Data items:
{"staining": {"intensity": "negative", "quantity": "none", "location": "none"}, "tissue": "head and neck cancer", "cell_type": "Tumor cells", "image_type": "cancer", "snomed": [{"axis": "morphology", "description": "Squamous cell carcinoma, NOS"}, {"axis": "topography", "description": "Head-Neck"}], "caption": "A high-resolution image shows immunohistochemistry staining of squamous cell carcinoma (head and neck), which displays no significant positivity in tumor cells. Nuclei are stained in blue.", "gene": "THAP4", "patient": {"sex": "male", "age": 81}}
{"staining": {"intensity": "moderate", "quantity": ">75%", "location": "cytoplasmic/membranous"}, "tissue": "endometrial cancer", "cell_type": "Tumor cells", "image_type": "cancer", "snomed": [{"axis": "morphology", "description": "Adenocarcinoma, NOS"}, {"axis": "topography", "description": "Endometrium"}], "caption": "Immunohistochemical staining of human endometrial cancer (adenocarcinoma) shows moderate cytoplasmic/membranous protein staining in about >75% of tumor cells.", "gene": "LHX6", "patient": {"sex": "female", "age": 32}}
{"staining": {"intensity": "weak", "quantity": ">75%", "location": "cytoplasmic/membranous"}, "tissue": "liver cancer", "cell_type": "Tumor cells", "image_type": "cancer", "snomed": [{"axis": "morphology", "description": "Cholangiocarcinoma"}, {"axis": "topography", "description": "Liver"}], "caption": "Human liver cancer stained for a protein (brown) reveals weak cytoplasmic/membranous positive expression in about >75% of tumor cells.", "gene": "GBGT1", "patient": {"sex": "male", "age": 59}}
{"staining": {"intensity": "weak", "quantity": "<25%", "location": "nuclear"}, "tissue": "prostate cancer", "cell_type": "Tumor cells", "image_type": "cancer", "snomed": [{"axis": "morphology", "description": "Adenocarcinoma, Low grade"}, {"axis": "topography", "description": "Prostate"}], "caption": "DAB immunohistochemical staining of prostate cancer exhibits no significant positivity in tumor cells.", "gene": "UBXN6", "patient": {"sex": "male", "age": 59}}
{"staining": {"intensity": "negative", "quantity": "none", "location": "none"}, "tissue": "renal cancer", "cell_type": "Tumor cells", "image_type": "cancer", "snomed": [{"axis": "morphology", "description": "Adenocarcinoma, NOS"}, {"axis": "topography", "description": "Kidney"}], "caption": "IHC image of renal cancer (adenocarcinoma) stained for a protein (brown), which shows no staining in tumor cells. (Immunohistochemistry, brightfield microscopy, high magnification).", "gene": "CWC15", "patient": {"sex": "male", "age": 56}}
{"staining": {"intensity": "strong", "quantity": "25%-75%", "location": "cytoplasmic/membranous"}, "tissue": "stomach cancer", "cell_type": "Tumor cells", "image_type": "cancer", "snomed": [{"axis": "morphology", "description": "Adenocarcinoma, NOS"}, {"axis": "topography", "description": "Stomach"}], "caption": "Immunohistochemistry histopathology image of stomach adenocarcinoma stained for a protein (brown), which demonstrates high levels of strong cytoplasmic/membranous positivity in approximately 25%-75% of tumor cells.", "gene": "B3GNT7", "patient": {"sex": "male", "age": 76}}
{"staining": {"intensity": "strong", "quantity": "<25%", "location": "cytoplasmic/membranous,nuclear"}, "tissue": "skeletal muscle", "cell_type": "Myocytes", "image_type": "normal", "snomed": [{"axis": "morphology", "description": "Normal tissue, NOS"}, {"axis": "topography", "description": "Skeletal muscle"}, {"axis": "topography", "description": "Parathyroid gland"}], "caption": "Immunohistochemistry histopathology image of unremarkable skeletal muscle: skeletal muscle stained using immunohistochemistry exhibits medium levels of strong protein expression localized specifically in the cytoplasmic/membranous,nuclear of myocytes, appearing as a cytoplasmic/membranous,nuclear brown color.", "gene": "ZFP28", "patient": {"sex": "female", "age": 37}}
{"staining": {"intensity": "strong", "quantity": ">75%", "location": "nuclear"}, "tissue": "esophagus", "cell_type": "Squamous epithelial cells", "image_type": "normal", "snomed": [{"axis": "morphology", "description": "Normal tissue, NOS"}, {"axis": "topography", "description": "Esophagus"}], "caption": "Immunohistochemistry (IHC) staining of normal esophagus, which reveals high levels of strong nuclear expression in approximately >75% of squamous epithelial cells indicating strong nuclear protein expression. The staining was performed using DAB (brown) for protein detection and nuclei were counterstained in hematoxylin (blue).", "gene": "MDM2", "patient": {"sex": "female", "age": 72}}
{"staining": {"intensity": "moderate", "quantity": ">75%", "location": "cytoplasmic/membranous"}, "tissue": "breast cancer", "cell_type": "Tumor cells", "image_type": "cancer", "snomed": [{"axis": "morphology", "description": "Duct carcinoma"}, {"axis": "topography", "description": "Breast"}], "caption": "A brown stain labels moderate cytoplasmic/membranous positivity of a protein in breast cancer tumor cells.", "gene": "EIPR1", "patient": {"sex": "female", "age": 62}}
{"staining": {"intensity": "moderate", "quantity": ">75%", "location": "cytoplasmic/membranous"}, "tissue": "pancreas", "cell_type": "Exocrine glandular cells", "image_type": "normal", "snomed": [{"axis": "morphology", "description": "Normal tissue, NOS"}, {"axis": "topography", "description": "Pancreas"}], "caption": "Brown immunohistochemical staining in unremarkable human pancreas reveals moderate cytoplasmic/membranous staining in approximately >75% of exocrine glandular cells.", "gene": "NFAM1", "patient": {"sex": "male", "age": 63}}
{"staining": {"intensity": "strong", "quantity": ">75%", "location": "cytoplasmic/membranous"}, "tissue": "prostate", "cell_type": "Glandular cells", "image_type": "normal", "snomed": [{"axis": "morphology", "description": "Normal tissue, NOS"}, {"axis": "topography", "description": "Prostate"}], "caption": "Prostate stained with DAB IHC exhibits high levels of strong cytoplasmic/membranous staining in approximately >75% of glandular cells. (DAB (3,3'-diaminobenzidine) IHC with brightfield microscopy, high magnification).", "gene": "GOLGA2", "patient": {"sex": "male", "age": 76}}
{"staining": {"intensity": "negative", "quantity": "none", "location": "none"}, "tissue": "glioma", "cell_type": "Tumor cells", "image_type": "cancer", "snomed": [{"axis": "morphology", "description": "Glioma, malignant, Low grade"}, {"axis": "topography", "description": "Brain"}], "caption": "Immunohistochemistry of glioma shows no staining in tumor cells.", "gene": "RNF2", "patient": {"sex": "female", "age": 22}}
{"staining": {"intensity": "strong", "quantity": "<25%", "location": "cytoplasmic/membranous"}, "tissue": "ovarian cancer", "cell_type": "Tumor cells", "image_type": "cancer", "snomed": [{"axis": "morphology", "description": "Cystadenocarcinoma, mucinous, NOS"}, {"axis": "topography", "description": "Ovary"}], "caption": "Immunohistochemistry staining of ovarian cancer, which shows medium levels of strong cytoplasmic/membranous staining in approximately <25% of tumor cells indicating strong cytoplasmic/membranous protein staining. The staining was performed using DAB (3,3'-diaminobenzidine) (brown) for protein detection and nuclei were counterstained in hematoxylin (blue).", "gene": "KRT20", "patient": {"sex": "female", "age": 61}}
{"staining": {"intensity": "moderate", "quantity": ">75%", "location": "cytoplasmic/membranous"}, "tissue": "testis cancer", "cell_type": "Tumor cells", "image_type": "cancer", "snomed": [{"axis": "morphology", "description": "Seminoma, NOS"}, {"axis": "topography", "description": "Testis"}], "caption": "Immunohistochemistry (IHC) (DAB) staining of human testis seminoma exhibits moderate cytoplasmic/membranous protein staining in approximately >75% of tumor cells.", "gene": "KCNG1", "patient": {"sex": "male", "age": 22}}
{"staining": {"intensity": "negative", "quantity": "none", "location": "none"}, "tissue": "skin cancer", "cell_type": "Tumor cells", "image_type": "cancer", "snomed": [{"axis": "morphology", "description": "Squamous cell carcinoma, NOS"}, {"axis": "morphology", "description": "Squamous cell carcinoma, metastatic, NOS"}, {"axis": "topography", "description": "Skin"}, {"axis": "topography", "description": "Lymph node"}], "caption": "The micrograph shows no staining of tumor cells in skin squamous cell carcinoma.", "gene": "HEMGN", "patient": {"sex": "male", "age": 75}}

• What to work on: An exact copy of the lines above, from the one containing "of glioma shows" through the one containing "(IHC) (DAB) staining", is the whole of the answer.

• Task answer:
{"staining": {"intensity": "negative", "quantity": "none", "location": "none"}, "tissue": "glioma", "cell_type": "Tumor cells", "image_type": "cancer", "snomed": [{"axis": "morphology", "description": "Glioma, malignant, Low grade"}, {"axis": "topography", "description": "Brain"}], "caption": "Immunohistochemistry of glioma shows no staining in tumor cells.", "gene": "RNF2", "patient": {"sex": "female", "age": 22}}
{"staining": {"intensity": "strong", "quantity": "<25%", "location": "cytoplasmic/membranous"}, "tissue": "ovarian cancer", "cell_type": "Tumor cells", "image_type": "cancer", "snomed": [{"axis": "morphology", "description": "Cystadenocarcinoma, mucinous, NOS"}, {"axis": "topography", "description": "Ovary"}], "caption": "Immunohistochemistry staining of ovarian cancer, which shows medium levels of strong cytoplasmic/membranous staining in approximately <25% of tumor cells indicating strong cytoplasmic/membranous protein staining. The staining was performed using DAB (3,3'-diaminobenzidine) (brown) for protein detection and nuclei were counterstained in hematoxylin (blue).", "gene": "KRT20", "patient": {"sex": "female", "age": 61}}
{"staining": {"intensity": "moderate", "quantity": ">75%", "location": "cytoplasmic/membranous"}, "tissue": "testis cancer", "cell_type": "Tumor cells", "image_type": "cancer", "snomed": [{"axis": "morphology", "description": "Seminoma, NOS"}, {"axis": "topography", "description": "Testis"}], "caption": "Immunohistochemistry (IHC) (DAB) staining of human testis seminoma exhibits moderate cytoplasmic/membranous protein staining in approximately >75% of tumor cells.", "gene": "KCNG1", "patient": {"sex": "male", "age": 22}}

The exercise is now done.